### EXTRACTED INFORMATION
* * * * *

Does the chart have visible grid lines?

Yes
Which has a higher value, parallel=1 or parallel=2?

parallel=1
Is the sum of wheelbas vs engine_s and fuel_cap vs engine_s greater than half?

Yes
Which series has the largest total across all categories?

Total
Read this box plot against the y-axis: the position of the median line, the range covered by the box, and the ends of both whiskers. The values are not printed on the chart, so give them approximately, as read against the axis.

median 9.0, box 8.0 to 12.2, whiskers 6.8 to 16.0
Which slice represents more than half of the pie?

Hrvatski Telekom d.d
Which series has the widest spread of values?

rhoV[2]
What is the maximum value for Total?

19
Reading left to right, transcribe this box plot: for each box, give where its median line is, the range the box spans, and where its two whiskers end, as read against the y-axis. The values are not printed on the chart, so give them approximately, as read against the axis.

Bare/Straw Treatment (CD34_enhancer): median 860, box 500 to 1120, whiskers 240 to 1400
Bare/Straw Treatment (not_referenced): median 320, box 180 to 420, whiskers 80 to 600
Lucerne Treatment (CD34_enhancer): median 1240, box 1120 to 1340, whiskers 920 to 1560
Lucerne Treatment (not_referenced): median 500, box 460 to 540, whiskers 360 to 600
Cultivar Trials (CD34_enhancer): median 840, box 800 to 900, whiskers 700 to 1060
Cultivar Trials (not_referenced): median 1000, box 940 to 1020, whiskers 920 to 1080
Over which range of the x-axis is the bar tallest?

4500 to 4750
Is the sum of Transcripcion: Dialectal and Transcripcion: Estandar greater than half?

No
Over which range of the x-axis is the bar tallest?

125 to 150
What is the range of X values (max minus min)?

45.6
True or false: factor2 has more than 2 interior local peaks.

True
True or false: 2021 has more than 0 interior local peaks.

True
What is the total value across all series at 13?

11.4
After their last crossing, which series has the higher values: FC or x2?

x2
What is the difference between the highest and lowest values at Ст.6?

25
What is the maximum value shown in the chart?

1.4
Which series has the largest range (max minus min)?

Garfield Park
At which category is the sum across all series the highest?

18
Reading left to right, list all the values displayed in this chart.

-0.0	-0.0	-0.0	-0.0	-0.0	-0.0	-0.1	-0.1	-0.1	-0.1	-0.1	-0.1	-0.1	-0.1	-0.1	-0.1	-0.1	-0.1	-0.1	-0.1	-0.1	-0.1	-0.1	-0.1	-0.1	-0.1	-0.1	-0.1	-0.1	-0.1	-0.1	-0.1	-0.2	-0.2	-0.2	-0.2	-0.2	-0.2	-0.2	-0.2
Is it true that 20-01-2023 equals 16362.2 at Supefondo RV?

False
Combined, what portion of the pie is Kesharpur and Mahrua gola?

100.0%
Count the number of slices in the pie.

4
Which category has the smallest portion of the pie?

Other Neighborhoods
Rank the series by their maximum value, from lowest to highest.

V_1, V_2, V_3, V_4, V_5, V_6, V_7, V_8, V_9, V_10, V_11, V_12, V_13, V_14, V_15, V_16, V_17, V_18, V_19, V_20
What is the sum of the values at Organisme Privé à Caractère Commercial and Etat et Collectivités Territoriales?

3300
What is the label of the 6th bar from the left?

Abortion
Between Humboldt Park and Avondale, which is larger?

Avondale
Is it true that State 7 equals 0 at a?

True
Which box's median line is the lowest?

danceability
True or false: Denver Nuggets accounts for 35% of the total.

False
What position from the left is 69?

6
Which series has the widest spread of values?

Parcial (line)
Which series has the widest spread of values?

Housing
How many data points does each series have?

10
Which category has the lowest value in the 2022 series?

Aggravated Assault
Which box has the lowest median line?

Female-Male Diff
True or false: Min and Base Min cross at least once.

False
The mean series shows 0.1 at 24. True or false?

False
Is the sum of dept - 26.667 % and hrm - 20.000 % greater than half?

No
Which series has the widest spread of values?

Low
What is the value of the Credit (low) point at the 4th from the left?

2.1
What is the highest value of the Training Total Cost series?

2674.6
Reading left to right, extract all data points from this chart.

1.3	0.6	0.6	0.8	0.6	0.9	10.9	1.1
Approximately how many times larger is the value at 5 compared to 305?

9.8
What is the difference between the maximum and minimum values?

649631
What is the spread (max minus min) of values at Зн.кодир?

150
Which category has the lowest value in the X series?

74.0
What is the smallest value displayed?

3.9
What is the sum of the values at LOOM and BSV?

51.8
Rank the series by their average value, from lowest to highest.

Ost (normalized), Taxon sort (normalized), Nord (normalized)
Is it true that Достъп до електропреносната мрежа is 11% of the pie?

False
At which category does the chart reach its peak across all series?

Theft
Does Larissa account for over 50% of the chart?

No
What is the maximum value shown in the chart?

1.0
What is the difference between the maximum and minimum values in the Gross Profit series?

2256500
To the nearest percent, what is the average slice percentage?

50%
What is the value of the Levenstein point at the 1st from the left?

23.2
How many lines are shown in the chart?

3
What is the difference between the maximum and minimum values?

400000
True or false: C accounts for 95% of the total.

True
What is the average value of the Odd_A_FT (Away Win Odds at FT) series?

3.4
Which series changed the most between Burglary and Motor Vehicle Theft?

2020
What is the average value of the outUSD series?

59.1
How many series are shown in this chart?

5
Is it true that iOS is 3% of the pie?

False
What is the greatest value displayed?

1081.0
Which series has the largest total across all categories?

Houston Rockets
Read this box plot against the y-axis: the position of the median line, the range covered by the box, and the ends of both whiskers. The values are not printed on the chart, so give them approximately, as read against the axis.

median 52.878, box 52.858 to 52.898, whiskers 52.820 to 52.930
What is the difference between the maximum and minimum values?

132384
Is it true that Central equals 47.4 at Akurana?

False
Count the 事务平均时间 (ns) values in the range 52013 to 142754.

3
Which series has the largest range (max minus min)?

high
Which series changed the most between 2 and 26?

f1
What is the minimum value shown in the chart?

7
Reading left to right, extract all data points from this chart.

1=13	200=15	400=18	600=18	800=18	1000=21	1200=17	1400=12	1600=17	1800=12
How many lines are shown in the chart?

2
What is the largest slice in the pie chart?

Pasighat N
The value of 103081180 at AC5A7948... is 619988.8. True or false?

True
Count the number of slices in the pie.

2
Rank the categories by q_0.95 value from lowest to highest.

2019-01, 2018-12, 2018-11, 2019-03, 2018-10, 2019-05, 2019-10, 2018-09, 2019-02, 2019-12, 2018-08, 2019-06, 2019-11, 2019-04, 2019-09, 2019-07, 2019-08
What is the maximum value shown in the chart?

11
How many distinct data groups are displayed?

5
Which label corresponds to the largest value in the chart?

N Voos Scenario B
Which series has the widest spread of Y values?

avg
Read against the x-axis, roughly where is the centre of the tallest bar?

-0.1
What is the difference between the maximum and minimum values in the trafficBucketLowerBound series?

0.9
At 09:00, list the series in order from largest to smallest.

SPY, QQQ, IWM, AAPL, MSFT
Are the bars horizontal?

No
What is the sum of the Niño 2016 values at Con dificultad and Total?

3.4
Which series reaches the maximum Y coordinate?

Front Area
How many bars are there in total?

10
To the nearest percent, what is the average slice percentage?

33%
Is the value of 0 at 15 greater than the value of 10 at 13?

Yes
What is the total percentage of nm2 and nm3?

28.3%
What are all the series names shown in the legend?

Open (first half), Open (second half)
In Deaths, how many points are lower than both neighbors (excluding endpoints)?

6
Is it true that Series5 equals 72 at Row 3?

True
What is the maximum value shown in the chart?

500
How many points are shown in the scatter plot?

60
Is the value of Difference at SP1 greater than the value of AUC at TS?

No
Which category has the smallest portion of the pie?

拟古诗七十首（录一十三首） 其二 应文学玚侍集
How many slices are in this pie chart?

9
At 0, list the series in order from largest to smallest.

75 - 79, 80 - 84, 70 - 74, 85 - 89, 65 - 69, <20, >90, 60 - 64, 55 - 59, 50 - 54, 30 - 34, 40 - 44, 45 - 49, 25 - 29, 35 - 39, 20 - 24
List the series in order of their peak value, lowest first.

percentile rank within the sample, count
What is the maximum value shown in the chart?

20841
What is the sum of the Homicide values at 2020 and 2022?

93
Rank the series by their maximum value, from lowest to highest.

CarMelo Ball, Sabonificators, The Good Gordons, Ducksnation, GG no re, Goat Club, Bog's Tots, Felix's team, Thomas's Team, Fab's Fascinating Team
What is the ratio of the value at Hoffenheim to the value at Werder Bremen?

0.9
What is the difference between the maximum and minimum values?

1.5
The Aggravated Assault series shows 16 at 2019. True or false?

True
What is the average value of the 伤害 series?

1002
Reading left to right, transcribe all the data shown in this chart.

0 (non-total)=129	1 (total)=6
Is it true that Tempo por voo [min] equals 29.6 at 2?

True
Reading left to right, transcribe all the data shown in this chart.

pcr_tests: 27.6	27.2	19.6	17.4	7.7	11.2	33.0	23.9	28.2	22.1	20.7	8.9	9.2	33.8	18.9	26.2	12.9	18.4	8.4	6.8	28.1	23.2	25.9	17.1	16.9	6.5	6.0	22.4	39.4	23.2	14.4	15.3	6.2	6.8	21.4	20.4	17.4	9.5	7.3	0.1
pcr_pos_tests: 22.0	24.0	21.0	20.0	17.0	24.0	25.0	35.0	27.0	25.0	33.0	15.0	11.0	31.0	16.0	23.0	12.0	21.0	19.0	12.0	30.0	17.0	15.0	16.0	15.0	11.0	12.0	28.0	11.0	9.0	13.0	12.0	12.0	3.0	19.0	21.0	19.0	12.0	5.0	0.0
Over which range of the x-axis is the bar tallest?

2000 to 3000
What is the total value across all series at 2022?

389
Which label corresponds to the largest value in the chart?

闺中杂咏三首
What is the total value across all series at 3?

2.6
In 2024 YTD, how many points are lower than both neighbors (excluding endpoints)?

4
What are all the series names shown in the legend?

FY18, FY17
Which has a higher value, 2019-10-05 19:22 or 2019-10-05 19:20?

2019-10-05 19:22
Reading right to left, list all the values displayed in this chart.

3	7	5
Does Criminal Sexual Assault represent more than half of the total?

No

* * * * *

### PROBLEM DESCRIPTION
Copy every line above that contains the string "equals", reproducing each one in full.

### TASK RESPONSE
Is it true that 20-01-2023 equals 16362.2 at Supefondo RV?
Is it true that State 7 equals 0 at a?
Is it true that Central equals 47.4 at Akurana?
Is it true that Series5 equals 72 at Row 3?
Is it true that Tempo por voo [min] equals 29.6 at 2?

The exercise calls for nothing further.